Los Angeles Times (Sunday)

For Jordan and Howard, their battles are in past

Lakers centers not at odds over who starts or gets more minutes. It’s all about winning.

- By Dan Woike

DeAndre Jordan is a center. Dwight Howard is a center. Yet with all the options the Lakers have at the position, including All-Star forward Anthony Davis, no one is penciled in as the starting center.

With the Lakers set to open their preseason schedule Sunday against the Brooklyn Nets, there haven’t been any formalized decisions about the Lakers’ plans for the position, only promises from the former All-NBA centers that they’re ready to be good soldiers, ready to do whatever, whenever.
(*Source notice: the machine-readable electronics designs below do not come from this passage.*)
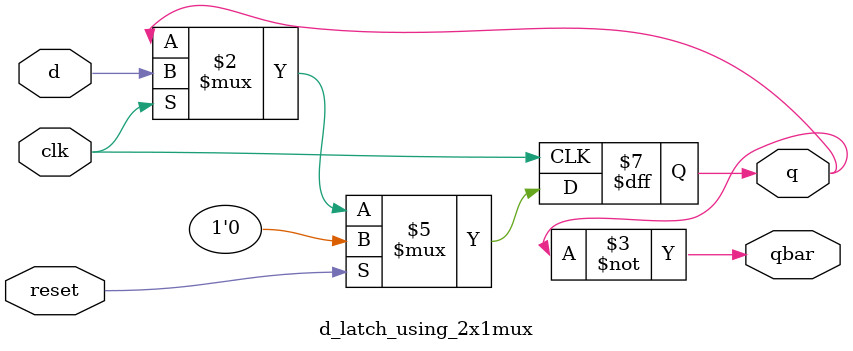
<source format=v>
`timescale 1ns / 1ps


module d_latch_using_2x1mux(input clk,input reset, input d,output reg q,output wire qbar );
always@(posedge clk)
begin
    if(reset)
    q<=1'b0;
    else
    q=clk?d:q;

end
assign qbar=~q;
endmodule

</source>
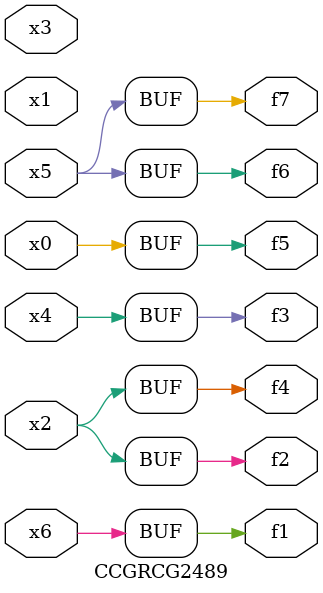
<source format=v>
module CCGRCG2489(
	input x0, x1, x2, x3, x4, x5, x6,
	output f1, f2, f3, f4, f5, f6, f7
);
	assign f1 = x6;
	assign f2 = x2;
	assign f3 = x4;
	assign f4 = x2;
	assign f5 = x0;
	assign f6 = x5;
	assign f7 = x5;
endmodule

</source>
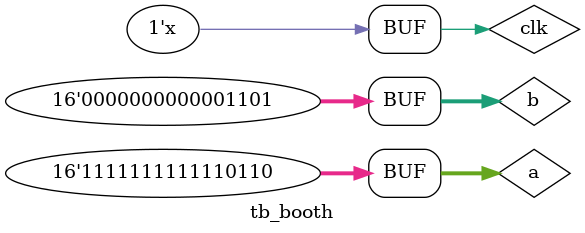
<source format=v>
`timescale 1ns / 1ps


module tb_booth();
reg signed [15:0] a;
reg signed [15:0] b;
reg clk;
wire signed [31:0] out;
booth b1(a,b,clk,out);
initial begin
clk=1;
a=4;
b=3;  
end
always #10 clk=~clk;
initial begin
#20 a=3;b=2;
#20 a=5;b=5;
#20 a=-10;b=13;
end
endmodule


</source>
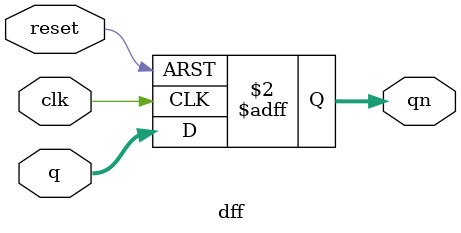
<source format=sv>
`ifndef DFF
`define DFF

`timescale 1ns/100ps

module dff
    #(parameter n = 32)(
    //
    // ---------------- PORT DEFINITIONS ----------------
    //
    input  logic clk, reset,
    input  logic [(n-1):0] q,
    output logic [(n-1):0] qn
);
    //
    // ---------------- MODULE DESIGN IMPLEMENTATION ----------------
    //
    always @(posedge clk or posedge reset) begin
        if (reset) qn <= {n{1'b0}}; // if reset is active, reset the output to all zeros
        else qn <= q; // capture the data input at the positive clock edge
    end
endmodule

`endif // DFF
</source>
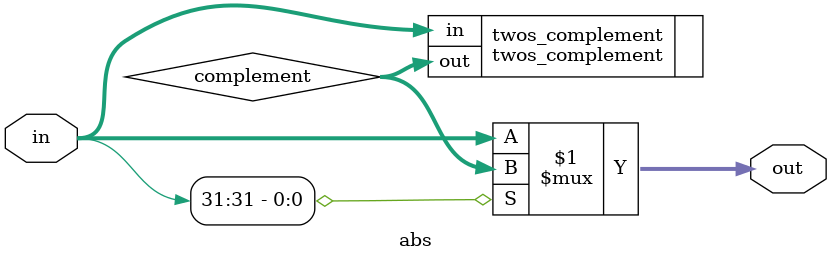
<source format=v>
module abs(out, in);
    input [31:0] in;
    output [31:0] out;

    wire [31:0] complement;
    twos_complement twos_complement(.out(complement), .in(in));
    assign out = in[31] ? complement : in;
endmodule
</source>
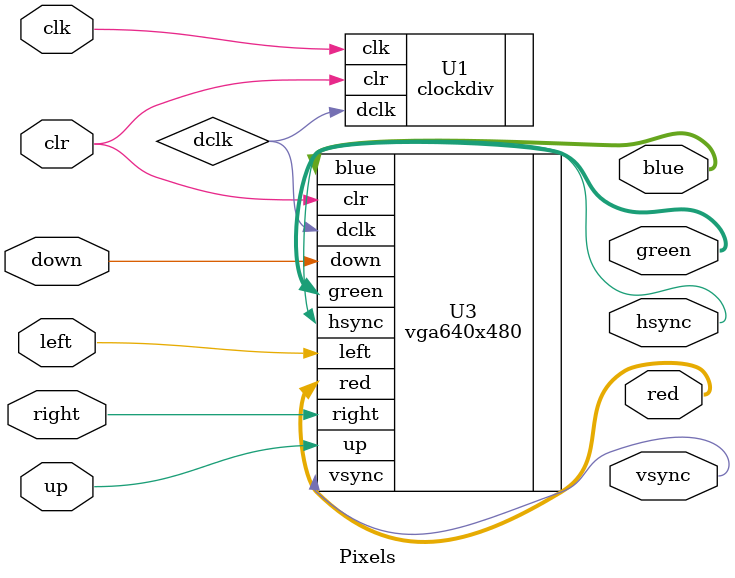
<source format=v>
`timescale 1ns/1ps

module Pixels(
    input clk, //master clock = 100 MHz
    input clr, //right-most pushbutton for reset
    input up, //up button
    input down, //down button
    input left, //left button
    input right, //right button
    output [2:0] red, //red vga output - 3 bits
    output [1:0] blue, //blue vga output - 2 bits
    output [2:0] green, //green vga output - 3 bits,
    output hsync,
    output vsync
    );

// VGA display clock interconnect
wire dclk;

// generate 7-segment clock & display clock  
clockdiv U1 (
    .clk(clk),
    .clr(clr),
    .dclk(dclk)
    );  

// VGA controller
vga640x480 U3(
    .dclk(dclk),  //25MHz
    .clr(clr),
    .up(up),
    .down(down),
    .left(left),
    .right(right),
    .hsync(hsync),
    .vsync(vsync),
    .red(red),
    .green(green),
    .blue(blue)
    );
    
    
endmodule
    
</source>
“That’s the blessing of it, having a lot of different lineups that you can use. And I think each game is gonna have a say on what we do,” Jordan said after Saturday’s practice in El Segundo. “We can be rolling with a huge lineup. And, you know, we’ll win with that. And some games may need us to go small. And I think that at this point of my career, of all of our careers, you know, at the end of the day, ultimately, we just want to be able to win and be able to achieve something as a collective.

“And that’s all I’m worried about.”

No one should be looking for any answers from Sunday’s game between two of the NBA’s biggest title favorites. Most of the key players aren’t going to be on the court.
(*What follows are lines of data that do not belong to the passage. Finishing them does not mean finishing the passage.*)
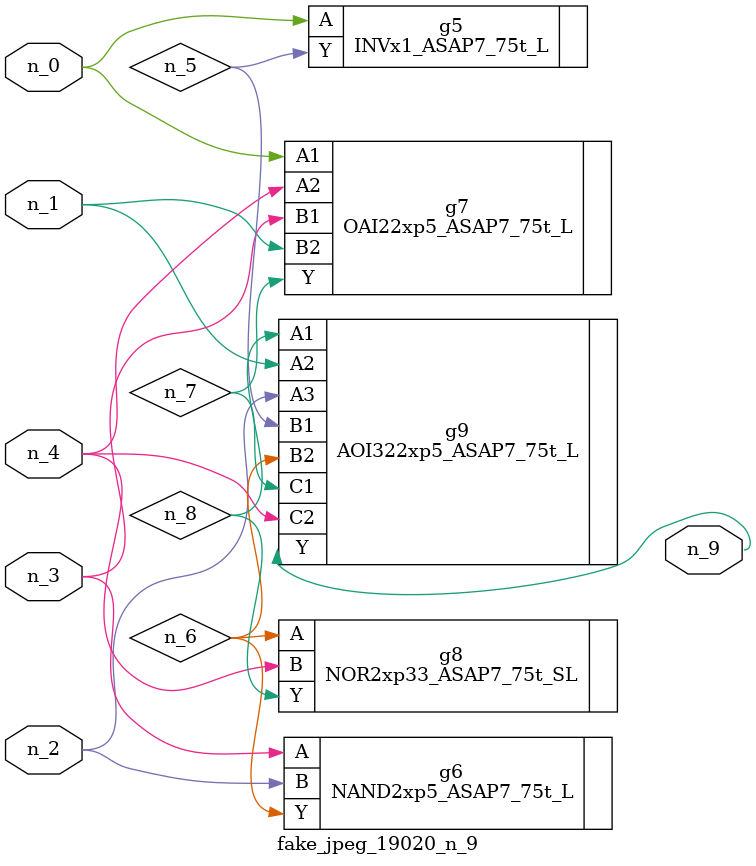
<source format=v>
module fake_jpeg_19020_n_9 (n_3, n_2, n_1, n_0, n_4, n_9);

input n_3;
input n_2;
input n_1;
input n_0;
input n_4;

output n_9;

wire n_8;
wire n_6;
wire n_5;
wire n_7;

INVx1_ASAP7_75t_L g5 ( 
.A(n_0),
.Y(n_5)
);

NAND2xp5_ASAP7_75t_L g6 ( 
.A(n_3),
.B(n_2),
.Y(n_6)
);

OAI22xp5_ASAP7_75t_L g7 ( 
.A1(n_0),
.A2(n_4),
.B1(n_3),
.B2(n_1),
.Y(n_7)
);

NOR2xp33_ASAP7_75t_SL g8 ( 
.A(n_6),
.B(n_4),
.Y(n_8)
);

AOI322xp5_ASAP7_75t_L g9 ( 
.A1(n_8),
.A2(n_1),
.A3(n_2),
.B1(n_5),
.B2(n_6),
.C1(n_7),
.C2(n_4),
.Y(n_9)
);


endmodule
</source>
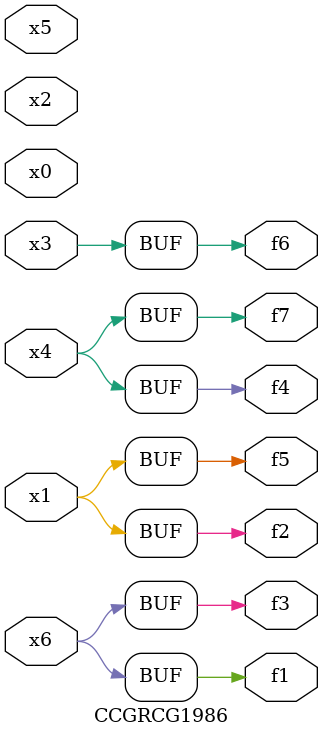
<source format=v>
module CCGRCG1986(
	input x0, x1, x2, x3, x4, x5, x6,
	output f1, f2, f3, f4, f5, f6, f7
);
	assign f1 = x6;
	assign f2 = x1;
	assign f3 = x6;
	assign f4 = x4;
	assign f5 = x1;
	assign f6 = x3;
	assign f7 = x4;
endmodule

</source>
LeBron James, Russell Westbrook and Carmelo Anthony are going to be healthy scratches for the Lakers. The Nets will play without stars players James Harden, Kevin Durant, Kyrie Irving and Blake Griffin.

Trevor Ariza also is going to miss Sunday’s game after missing another Lakers practice because of a sore right ankle. Davis is set to play the first quarter, coach Frank Vogel said.
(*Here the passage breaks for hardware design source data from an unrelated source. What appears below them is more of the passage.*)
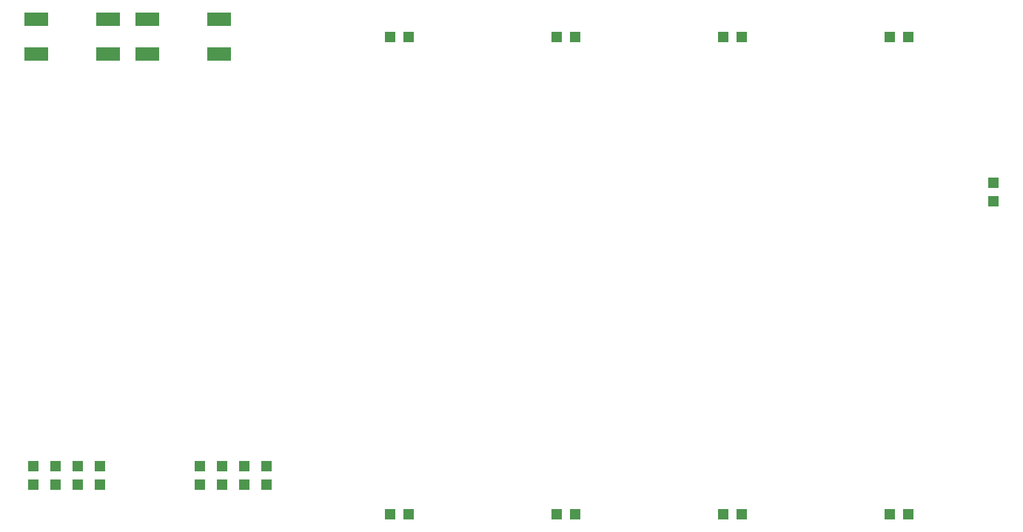
<source format=gtp>
G04 #@! TF.GenerationSoftware,KiCad,Pcbnew,6.0.0-unknown-f1f26a9~86~ubuntu18.04.1*
G04 #@! TF.CreationDate,2019-06-07T10:14:52-04:00*
G04 #@! TF.ProjectId,backlight_controller_6x3,6261636b-6c69-4676-9874-5f636f6e7472,1.0*
G04 #@! TF.SameCoordinates,Original*
G04 #@! TF.FileFunction,Paste,Top*
G04 #@! TF.FilePolarity,Positive*
%FSLAX46Y46*%
G04 Gerber Fmt 4.6, Leading zero omitted, Abs format (unit mm)*
G04 Created by KiCad (PCBNEW 6.0.0-unknown-f1f26a9~86~ubuntu18.04.1) date 2019-06-07 10:14:52*
%MOMM*%
%LPD*%
G04 APERTURE LIST*
%ADD10R,2.667000X1.590040*%
%ADD11R,1.193800X1.193800*%
G04 APERTURE END LIST*
D10*
X100647500Y-76106020D03*
X92392500Y-76106020D03*
X100647500Y-80103980D03*
X92392500Y-80103980D03*
X87947500Y-76106020D03*
X79692500Y-76106020D03*
X87947500Y-80103980D03*
X79692500Y-80103980D03*
D11*
X139280900Y-78105000D03*
X141389100Y-78105000D03*
X103505000Y-127215900D03*
X103505000Y-129324100D03*
X100965000Y-127215900D03*
X100965000Y-129324100D03*
X106045000Y-127215900D03*
X106045000Y-129324100D03*
X98425000Y-127215900D03*
X98425000Y-129324100D03*
X189230000Y-94830900D03*
X189230000Y-96939100D03*
X120230900Y-78105000D03*
X122339100Y-78105000D03*
X177380900Y-132715000D03*
X179489100Y-132715000D03*
X120230900Y-132715000D03*
X122339100Y-132715000D03*
X86995000Y-127215900D03*
X86995000Y-129324100D03*
X79375000Y-127215900D03*
X79375000Y-129324100D03*
X158330900Y-132715000D03*
X160439100Y-132715000D03*
X84455000Y-127215900D03*
X84455000Y-129324100D03*
X81915000Y-127215900D03*
X81915000Y-129324100D03*
X158330900Y-78105000D03*
X160439100Y-78105000D03*
X139280900Y-132715000D03*
X141389100Y-132715000D03*
X177380900Y-78105000D03*
X179489100Y-78105000D03*
M02*

</source>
“The guys that are going to play, it’s really about our group,” Vogel said. “We have a mindset that while managing minutes responsibl­y and managing bodies for the marathon, that the five guys on the floor are going to play all out. We’re going to play harder than our opponent and more physical than our opponent and that habit is going to win it for us in the playoffs.”

Physicalit­y is a specialty for Jordan and Howard, the two players having fought in the post for years as opponents. And in the first week of practice, nothing has changed.

“You see him?” Jordan joked about Howard.

There’s more than muscles to see. Howard’s an example of a former star who found a way to handle inconsiste­ncies in a diminished role.

“Leave the ego at the door, leave it at home when you wake up,” Howard said of the key to doing it. “There’s no need to have it. We all represent this emblem that’s behind me, this Laker logo. We understand that, and it’s whatever the team needs to win.”

Jordan’s on board, comfortabl­e that his past roles are in the past, and that his present role could mean a start one day and no minutes the next.

“As your career goes on, you know, your body changes, your role changes and I’m fine with that,” Jordan said. “You know, it’s happened to a ton of different players, and they’ve still been able to accept the new role and be successful in their role. And I feel like throughout my career, I’ve been a role guy. And if that changes a little bit, that’s fine. I’m still gonna be a teamfirst guy.”